Das neue Projekt fand durchaus (vorsichtigen) Beifall. So lobte der Bündnisgrüne Jürgen Utecht, das Ganze klinge „hochinteressant“, allerdings seien die Aussagen der Vorlage noch zu vage, man wünsche sich genauere Information, z. B., welche Gebäude für welche Zwecke geeignet seien. Dies, so versicherte Grützenbach, werde im Rahmen des vorgesehenen Konzeptes erarbeitet. Es stehe in den nächsten Monaten im Vordergrund. Bereits jetzt sei aber klar, dass man sich auch Nutzungsmöglichkeiten für die vorhandenen großen Baudenkmäler auf dem Gelände, den Malakowturm und die Lohnhalle, wünsche.
Der Westerfilder Dirk Reddig (CDU) erinnerte daran, dass frühere Entwicklungen auf Westhausen durchaus enttäuschend gelaufen seien. So habe man ursprünglich gehofft, dass nach dem Brand der Waschkaue 1993 der Neubau optisch an das Ziegelmauerwerk der Lohnhalle angepasst würde, was aber damals nicht geschehen sei. Grützenbach versicherte, die Stadt sei im Gespräch mit den Eigentümern des Geländes und auch mit dem „Nordwärts“-Team gebe es einen Dialog.

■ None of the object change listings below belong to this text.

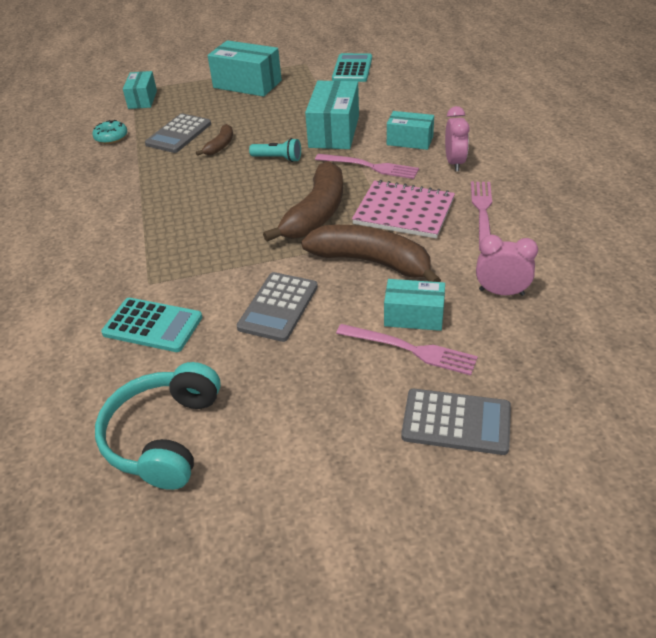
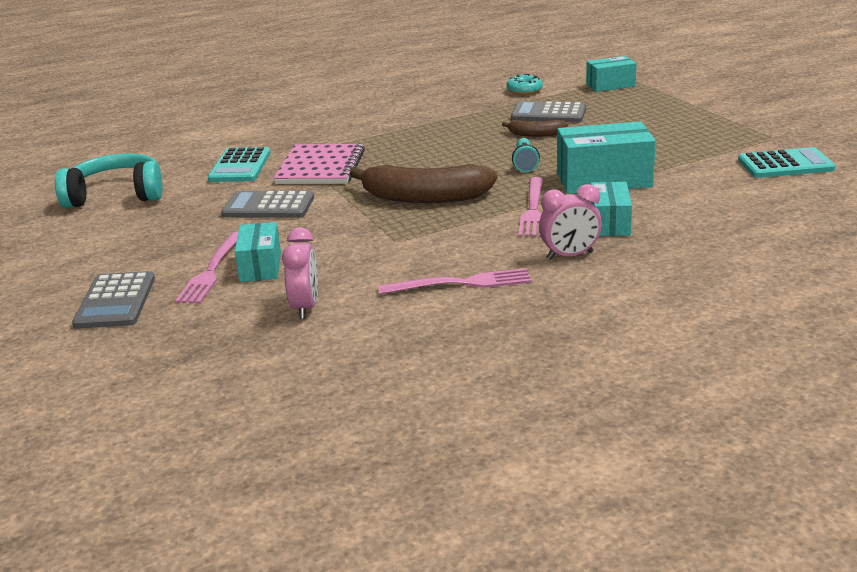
camera: 75 degrees right, 15 degrees down
(247, 84) = (687, 120): turquoise box -> none
(371, 262) = (345, 235): brown banana -> none
(404, 211) = (445, 239): pink notebook -> pink notebook (320, 167)

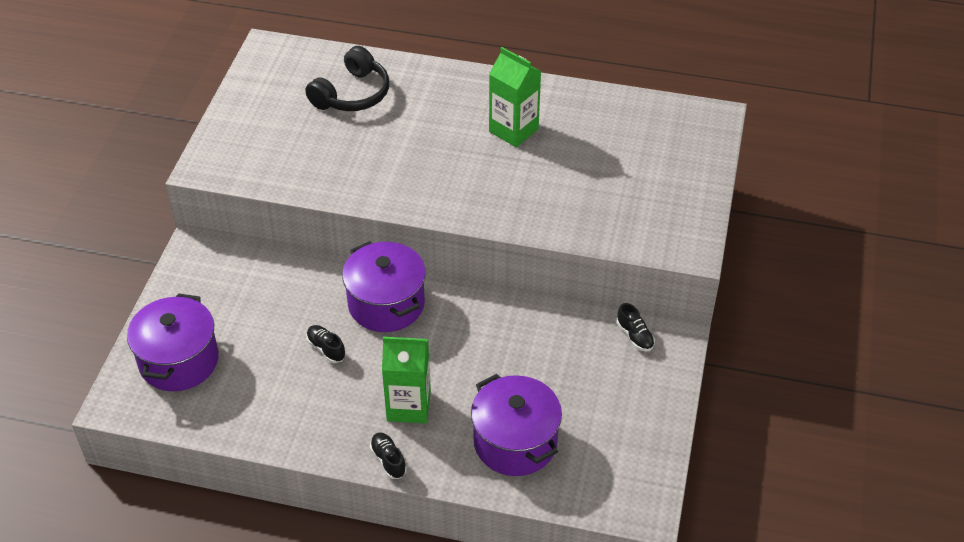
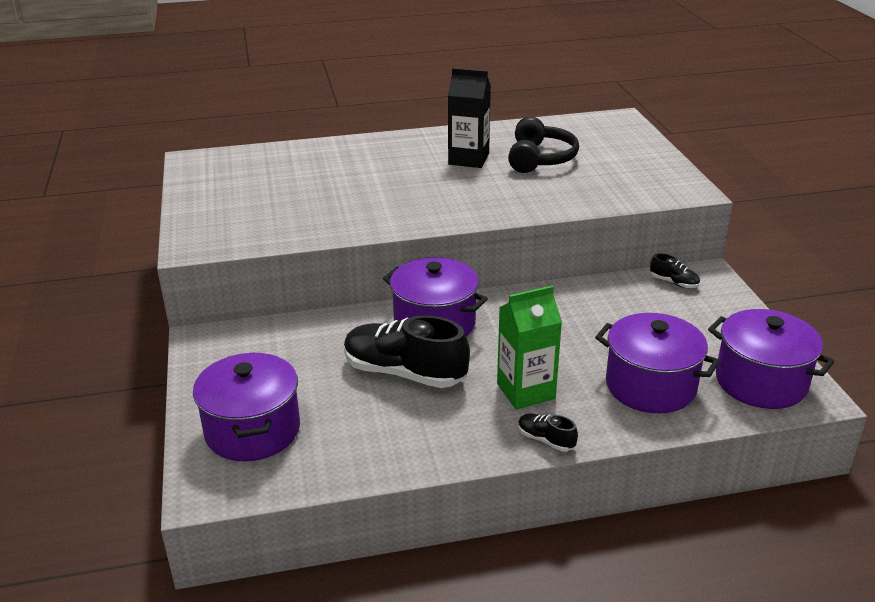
camera: 25 degrees left, 15 degrees down
(326, 349) = (404, 373): black shoe -> black shoe, size x2.24
(352, 94) = (301, 169): black headphones -> black headphones (540, 159)
(513, 130) = (468, 159): green carton -> black carton
(614, 476) = (761, 382): none -> purple pot

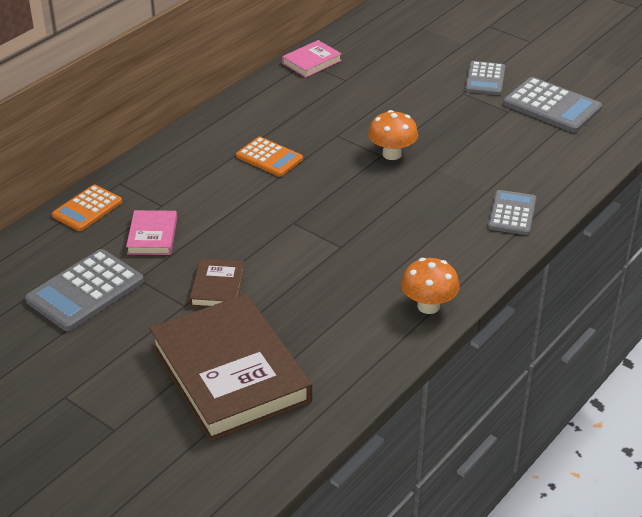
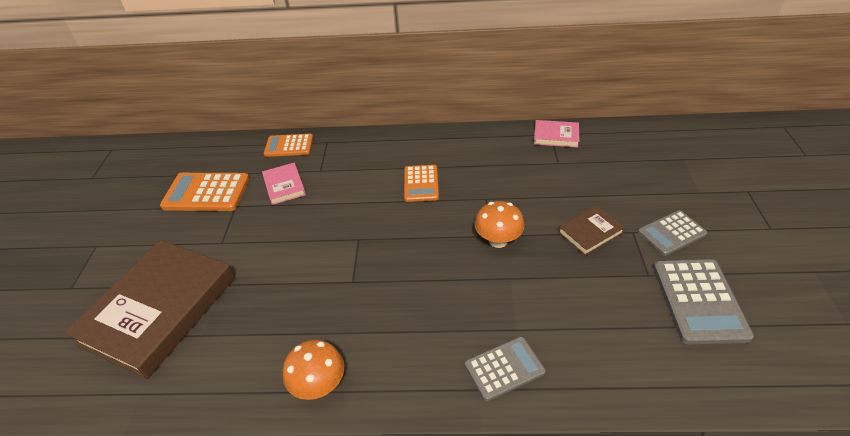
camera: 55 degrees right, 5 degrees up
(85, 291) = (206, 193): grey calculator -> orange calculator
(152, 236) = (284, 186): pink book -> pink book turned 75 degrees counterclockwise
(217, 287) = (252, 246): brown book -> brown book (590, 232)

Die Geschichte begann bereits 1873
Die Zeche Westhausen nahm 1873 ihren Betrieb auf. Der wuchtige Malakowturm entstand in der Anfangszeit; 1906 baute der Architekt Paul Knobbe die Lohnhalle mit der Waschkaue im Jugendstil. Der Gebäudekomplex gehört zu den architektonisch bedeutsamen Anlagen des Ruhrgebiets. In der Maschinenhalle von Schacht III befindet sich ein kleines Museum, das vom Geschichtsarbeitskreis Zeche Westhausen betrieben wird. (Siehe auch unseren Bericht „Westhausen aus Dornröschenschlaf wecken“ vom 31. 5.2016.)